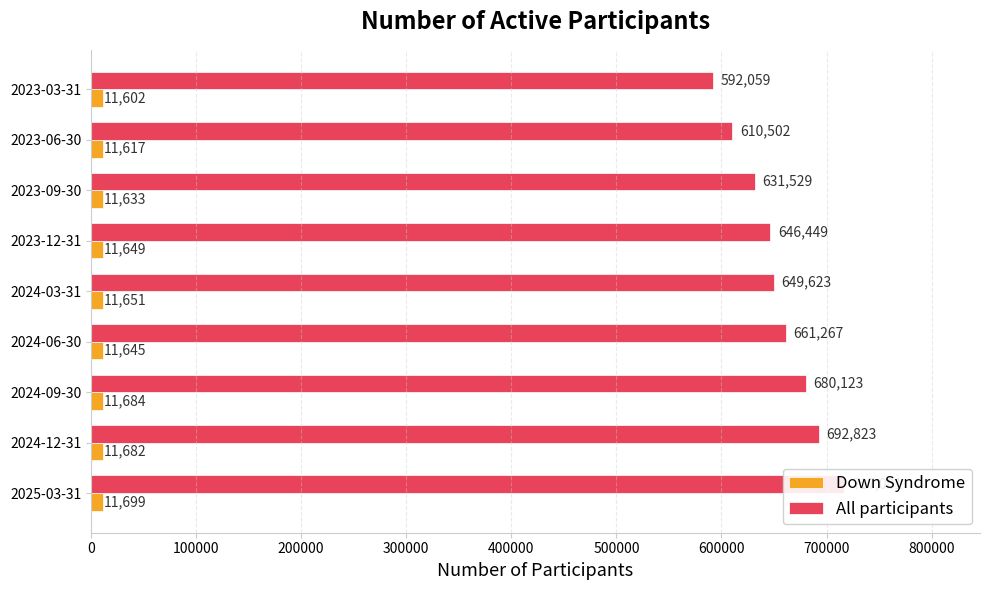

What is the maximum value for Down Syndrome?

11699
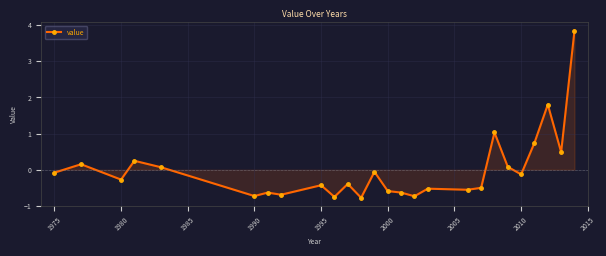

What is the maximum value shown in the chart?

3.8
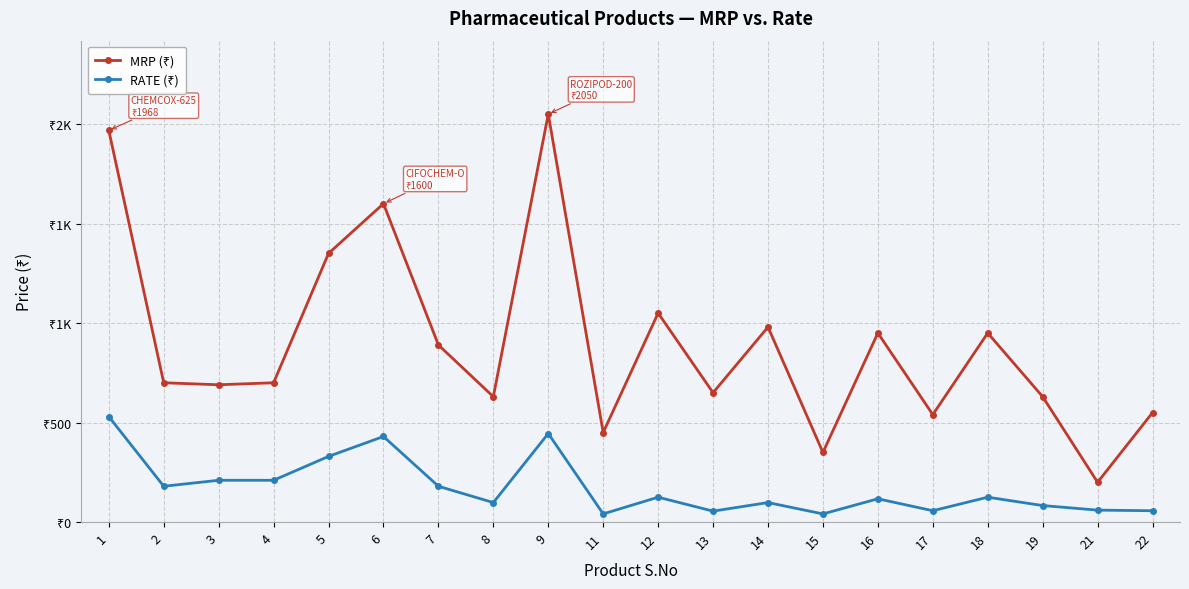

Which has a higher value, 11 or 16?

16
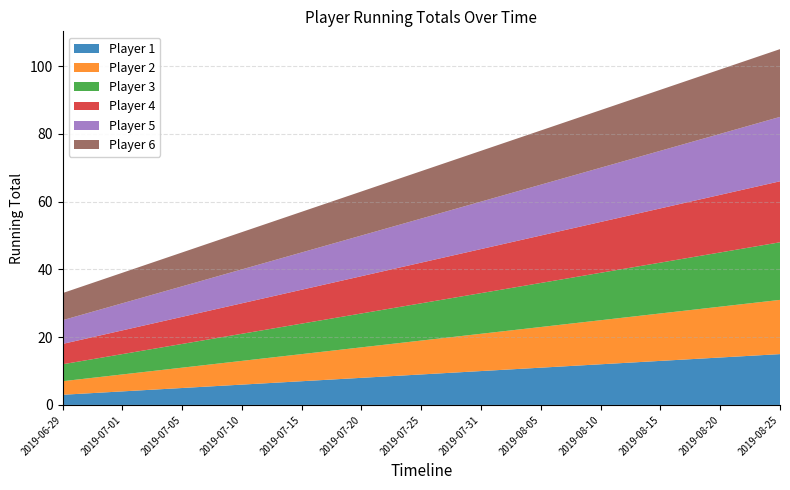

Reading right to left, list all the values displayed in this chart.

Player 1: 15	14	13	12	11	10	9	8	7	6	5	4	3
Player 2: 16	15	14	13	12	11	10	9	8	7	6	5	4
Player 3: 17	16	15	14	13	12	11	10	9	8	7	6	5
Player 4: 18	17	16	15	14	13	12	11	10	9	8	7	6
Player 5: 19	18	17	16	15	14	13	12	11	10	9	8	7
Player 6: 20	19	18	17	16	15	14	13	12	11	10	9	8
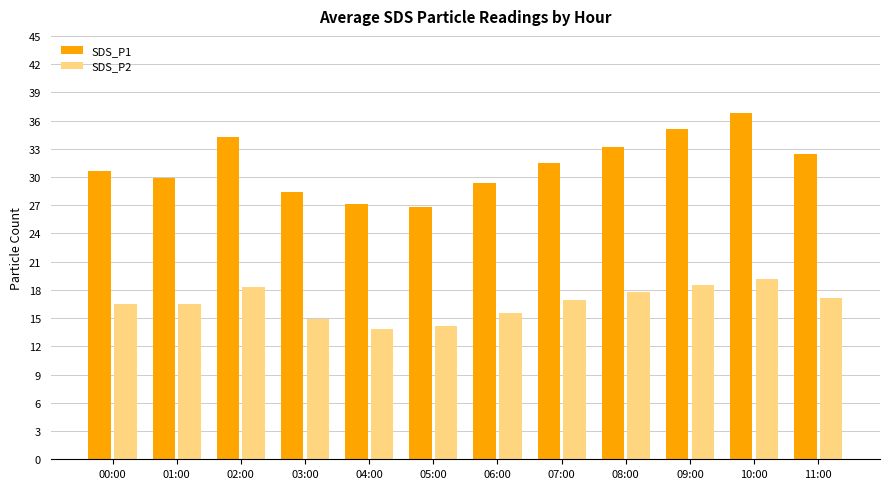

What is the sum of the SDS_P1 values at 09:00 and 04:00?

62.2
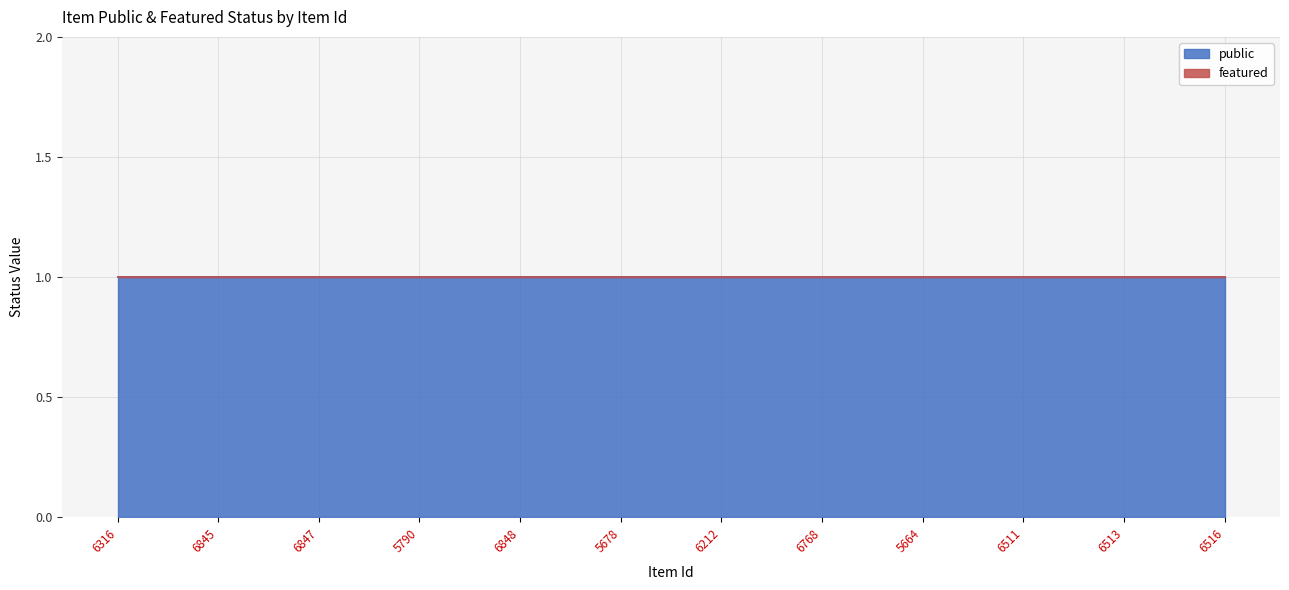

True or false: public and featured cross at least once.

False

========================================

WAT WORDT GEVRAAGD
Typ de volledige lijst hierboven regel voor regel letterlijk over. Laat de afbeeldingen daarbij weg.

GESCHREVEN ANTWOORD
What is the maximum value for Down Syndrome?

11699

What is the maximum value shown in the chart?

3.8

Which has a higher value, 11 or 16?

16

Reading right to left, list all the values displayed in this chart.

Player 1: 15	14	13	12	11	10	9	8	7	6	5	4	3
Player 2: 16	15	14	13	12	11	10	9	8	7	6	5	4
Player 3: 17	16	15	14	13	12	11	10	9	8	7	6	5
Player 4: 18	17	16	15	14	13	12	11	10	9	8	7	6
Player 5: 19	18	17	16	15	14	13	12	11	10	9	8	7
Player 6: 20	19	18	17	16	15	14	13	12	11	10	9	8

What is the sum of the SDS_P1 values at 09:00 and 04:00?

62.2

True or false: public and featured cross at least once.

False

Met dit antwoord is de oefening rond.